Basic fundamentals are always vital and so teaching them the mental part is important.
Consistency in everything you do
In attitude, training style and level of knowledge, professionalism, and communication.
If coaches can teach players to show up and work hard each day they are doing the youths a big favor.
It’s something coaches have to remind them every day.
Also as a human, we sometimes think we are conserving energy when really it looks lazy and we don’t even know it.
So yes, there are times kids are lazy on purpose, but often times they don’t really realize it looks so bad.
Not in a who-knows-who way but with one based on personal relationship, professional connections, and player production.
The professional trainer will have these 3 areas on both sides of athlete / coach promotions.
My story in how I started GFT
The reasons listed above are exactly why we are ‘Global’.
Skills training has become a catch phrase.
In 2008 when Global Futbol Training was founded in Palo Alto, CA and then moved to Dallas, TX there were only a few clubs that offered large group “skills”.
Nowadays many clubs & indoor facilities offer “skills” and their main focus is to either
(1) build teams or leagues [as they should]
(2) to generate additional income by doing ‘skills’ part-time on the side.
GFT is a skills company that offers training to all ages and levels and is not affiliated with a club, so our focus is on the individual.
You can train in-person or get my online ball control courses.
If parents are going spend time and money on their child’s soccer, they need to work with someone who is trained to be a professional, technical trainer.

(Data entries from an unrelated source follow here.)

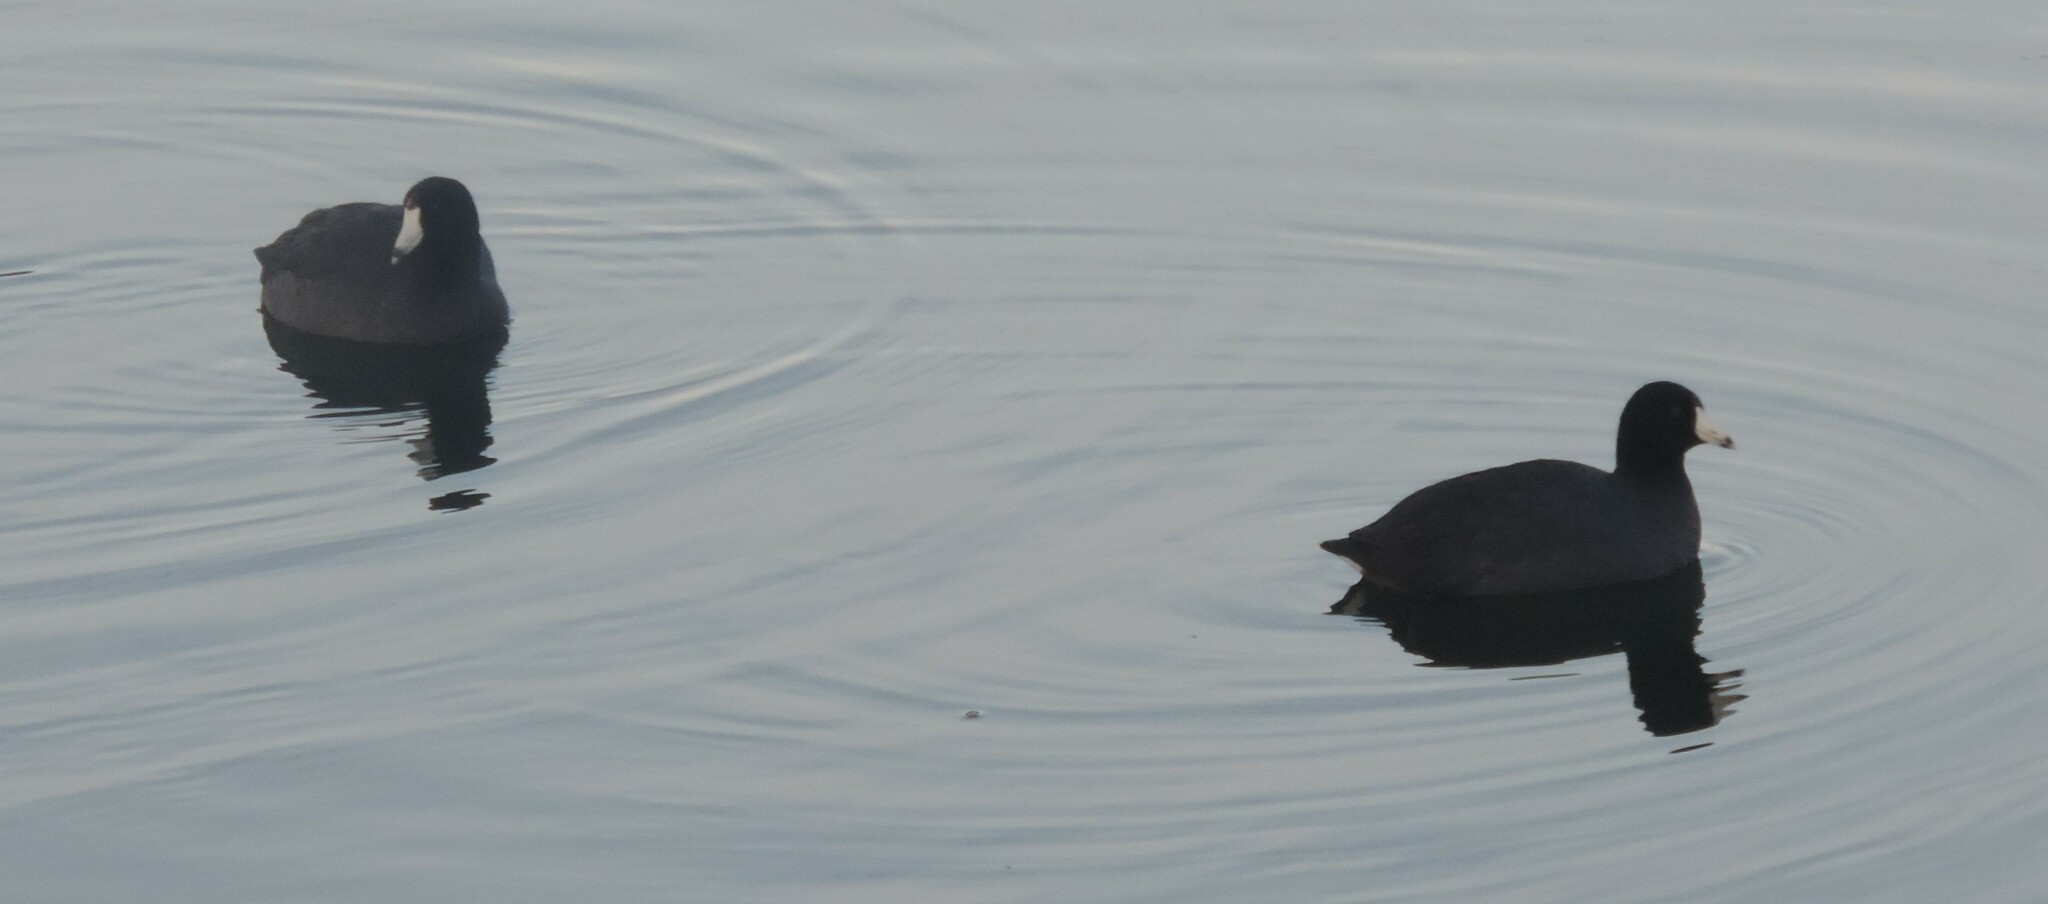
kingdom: Animalia
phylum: Chordata
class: Aves
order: Gruiformes
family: Rallidae
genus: Fulica
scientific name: Fulica americana
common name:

Playing in games and large group training will not correct technique/mechanics the same as Private or Small Group Training.

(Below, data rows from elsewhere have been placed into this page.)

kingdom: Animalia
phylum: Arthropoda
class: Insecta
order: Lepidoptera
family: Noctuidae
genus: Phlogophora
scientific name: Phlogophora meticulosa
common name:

Almost every select player has a weak foot & strong foot and they also are either good with either the inside or top of the foot with the ball in the air and on the ground, so they need proper training to correct and improve the weak spots.
Teaching youth soccer ages 6-9
One of the hardest things for coaches and trainers is to be able to challenge each age and level.
Most coaches only coach one specific age and gender.
This younger group of ages 6, 7, 8 & 9 are so excited to be there and they believe everything you say.
This is why it’s important to teach them more than just soccer skills…
It’s important to take advantage of teaching them character & morals.
Coaches need to teach kids mentality… How to think and behave…
This age group has a hard time admitting that something is hard.
They want to prove that they know everything, so it’s important coaches don’t kill their confidence.
Training wise, they need footskills, short passing and receiving and some coordination.
Youth soccer training ages 10-12
Ages 10-12 is the age that can do just about anything you show them, so introduce it to them.
If I had to pick the most important age group to invest time and money it would be ages 10-12.
The golden ages (best time) to learn and practice is ages 7-11, but I’ve seen several kids not get serious with skills training till they were 10 and they ended up playing D1 college soccer.
It all depends on the kid and the parents family/life situation.
Don’t ever feel like you have to keep up with others. Do what’s best for your family.
Professional soccer trainer teaching ages 13 – adults
Ages 13+ to early 20’s still have a hard time with decision making.
Many teens struggle with being called out in public…
They get embarrassed and it’s part of sports…
For me it’s okay and needed as long as it’s not done in a disrespectful manner.
It’s easy to think teens know as much as we do in terms of these elements, but remember they are still maturing and growing mindset wise.